Speech by the Minister of Infrastructure and the Environment, Melanie Schultz van Haegen, at the Transport and Logistics Forum seminar, São Paulo, 10 April 2012
Ladies and gentlemen,
I am honoured to open this seminar today.
Today we are discussing opportunities for cooperation between our countries.
Efficient transport and logistics are crucial for our economic growth.
They generate and foster growth.
First-rate infrastructure forms the backbone of any economy.
We can both benefit from cooperation. Just look at the facts: first, Brazil overtook the UK last year to become the sixth-largest economy in the world. Second, the Netherlands is the gateway to Europe. We are the world’s fifth-largest exporter and the world’s seventh-largest importer. With only 16 million inhabitants, we are 16th in the world economy rankings. After the US, we are the second-biggest investor in Brazil. Rotterdam is the most important sea port from Brazil’s point of view. And the Netherlands is the fourth-largest export destination for Brazil.
We are talking here today about the management of Brazil’s cargo flows. These are increasing rapidly in the wake of your country’s economic growth.
Your impressive growth rates call for quick solutions, certainly.
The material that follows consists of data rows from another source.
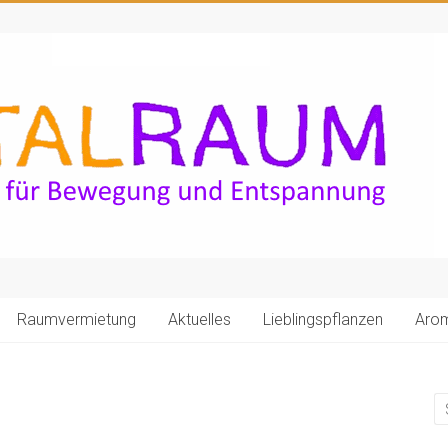
Raumvermietung
Aktuelles
Lieblingspflanzen
Aro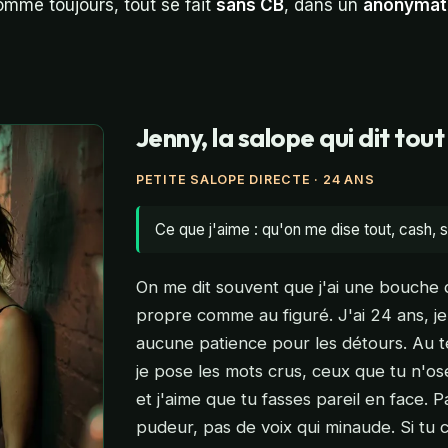
omme toujours, tout se fait
sans CB
, dans un
anonymat
Jenny, la salope qui dit tou
PETITE SALOPE DIRECTE · 24 ANS
Ce que j'aime : qu'on me dise tout, cash, 
On me dit souvent que j'ai une bouche q
propre comme au figuré. J'ai 24 ans, je 
aucune patience pour les détours. Au té
je pose les mots crus, ceux que tu n'o
et j'aime que tu fasses pareil en face. 
pudeur, pas de voix qui minaude. Si tu c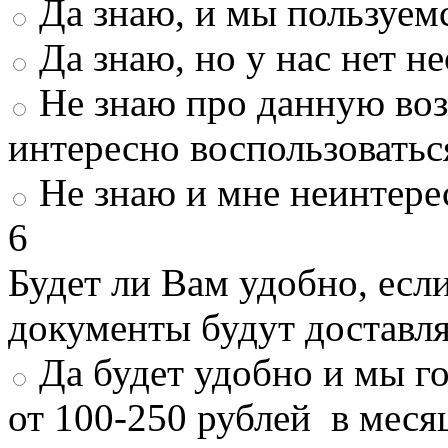
Да знаю, и мы пользуем
Да знаю, но у нас нет 
Не знаю про данную во
интересно воспользоватьс
Не знаю и мне неинтере
6
Будет ли Вам удобно, есл
документы будут доставл
Да будет удобно и мы г
от 100-250 рублей в меся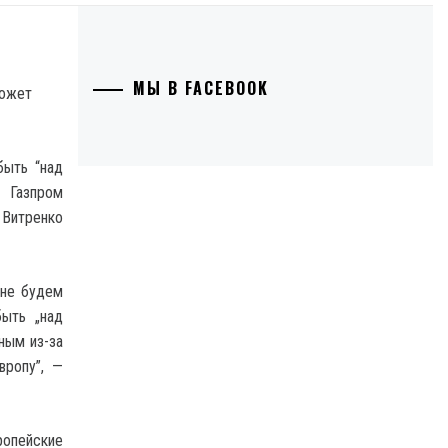
МЫ В FACEBOOK
быть “над
 Газпром
 Витренко
 не будем
быть „над
ным из-за
вропу”, —
ропейские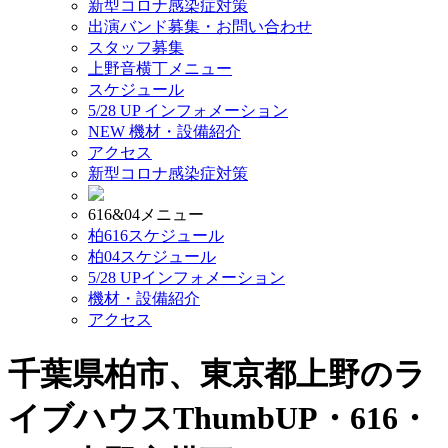
新型コロナ感染症対策
出演バンド募集・お問い合わせ
スタッフ募集
上野音横丁メニュー
スケジュール
5/28 UP
インフォメーション
NEW
機材・設備紹介
アクセス
新型コロナ感染症対策
616&04メニュー
柏616スケジュール
柏04スケジュール
5/28 UP
インフォメーション
機材・設備紹介
アクセス
千葉県柏市、東京都上野のラ
イブハウスThumbUP・616・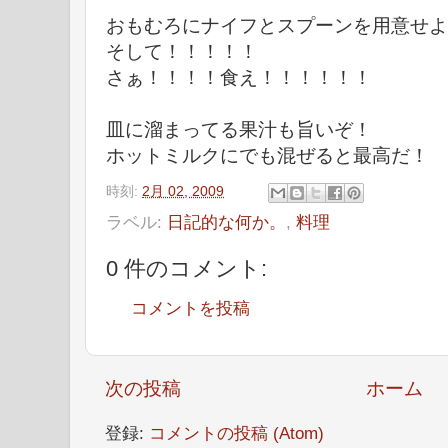
おもむろにナイフとスプーンを用意せよ
そして！！！！！
さぁ！！！！食え！！！！！！
皿に溜まってる果汁も旨いぞ！
ホットミルクにでも混ぜると最高だ！
時刻:
2月 02, 2009
ラベル:
日記的な何か。
,
料理
0 件のコメント:
コメントを投稿
次の投稿
ホーム
登録:
コメントの投稿 (Atom)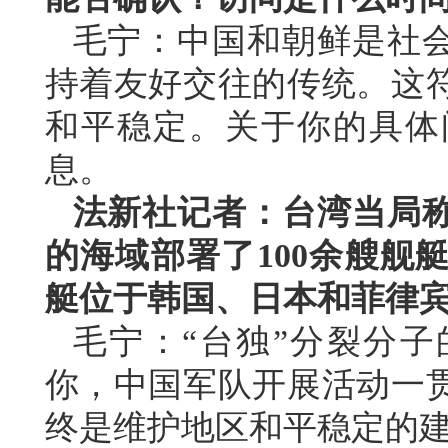
毛宁：中国和朝鲜是社
持着友好交往的传统。这
和平稳定。关于你的具体
息。
法新社记者：台湾当局
的海域部署了100余艘舰
艇位于韩国、日本和菲律
毛宁：“台独”分裂分
你，中国军队开展活动一
终是维护地区和平稳定的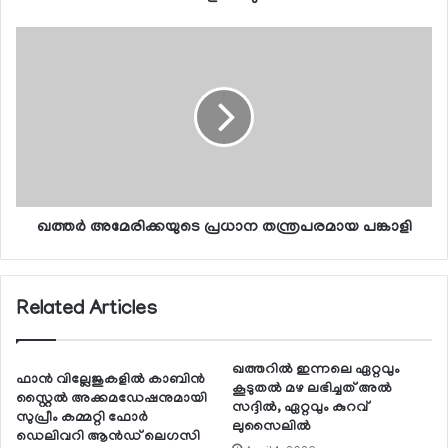
ഖത്തര്‍ അമേരിക്കയുടെ പ്രധാന തന്ത്രപരമായ പങ്കാളി
Related Articles
ഖത്തറില്‍ ഇന്നലെ ഏറ്റവും
ഫാന്‍ വില്ലേജുകളില്‍ കാബിന്‍
കൂടുതല്‍ മഴ ലഭിച്ചത് അല്‍
സ്റ്റൈല്‍ അക്കമഡേഷനുമായി
സദ്ദില്‍, ഏറ്റവും കുറവ്
സുപ്രീം കമ്മറ്റി ഫോര്‍
ലുസൈലില്‍
ഡെലിവറി ആന്‍ഡ് ലെഗസി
But they also require longer-term planning.
As the gateway to Europe, the Netherlands has built up considerable expertise in logistics.
Rotterdam is connected to the European hinterland by an excellent transport corridor – a multimodal corridor with extensive inland waterway and highway networks, rail infrastructure for high speed freight trains and an extensive pipeline network too.
Believe me, it took more than a few years to put all this in place.
And we have to work continuously on improving quality.
And here I mean quality in the sense of both efficiency and sustainability.
We are, for example, working on a modal split, with a shift towards inland shipping. And we are doing this in partnership with the private sector.
Our ports, our waterways and geographic location have brought us tremendous economic growth.
Your waterways and the size of your country give you the same potential.
No less than forty thousand kilometres are just waiting to be utilised.
That is almost once around the earth.
At present, Brazil is using only a quarter of that capacity, say the distance from Brazil to the Netherlands.
In Brazil, only three or four per cent of goods are transported by inland waterway.
In the Netherlands, we transport nearly a third!
Clearly, there is great potential for transport by inland waterway in Brazil.
You came to the same conclusion in your National Plan for Logistics and Transportation.
Inland waterways are an attractive option, making transport efficient, cheap, safe, clean and reliable.
The Netherlands is ready to work with you.
We have the expertise to help make your inland shipping sector viable and sustainable.
In the area of port development, for example.
Brazil’s ports are geared towards maritime shipping.
Equipping them for inland waterway vessels and building transshipment terminals would yield many benefits.
Seaports and inland shipping reinforce each other, and since ninety per cent of Brazil’s foreign trade goes through its ports, a shift in emphasis at its seaports would create tremendous opportunities for trade with the hinterland.
We also have considerable expertise in shipbuilding, and we have the technology to match.
In the Netherlands we have succeeded in converting to cleaner, more efficient ships.
I know that you are particularly interested in sustainable forms of transport.
Dutch companies are eager to share their knowledge and expertise with you.
And finally, the Netherlands has a lot of know-how when it comes to waterway management.
Ladies and gentlemen,
As I said before, the Netherlands is the gateway to Europe.
This is why we are so closely involved in the development of European transport corridors.
Many of them go through the Netherlands.
That means that we are examining future cargo flows and potential bottlenecks – in the context not only of infrastructure, but also of logistics.
For example, how can we smooth out customs procedures and encourage the development of short sea shipping?
Public and private parties are collaborating closely, developing specific projects and partnerships in these areas.
Smoothly functioning transport corridors are vital to our economies. It’s essential that we pay attention to them – to promote efficiency and sustainable handling of cargo flows. And a healthy environment and a competitive economy.
I wish you a very successful seminar and highly productive discussions.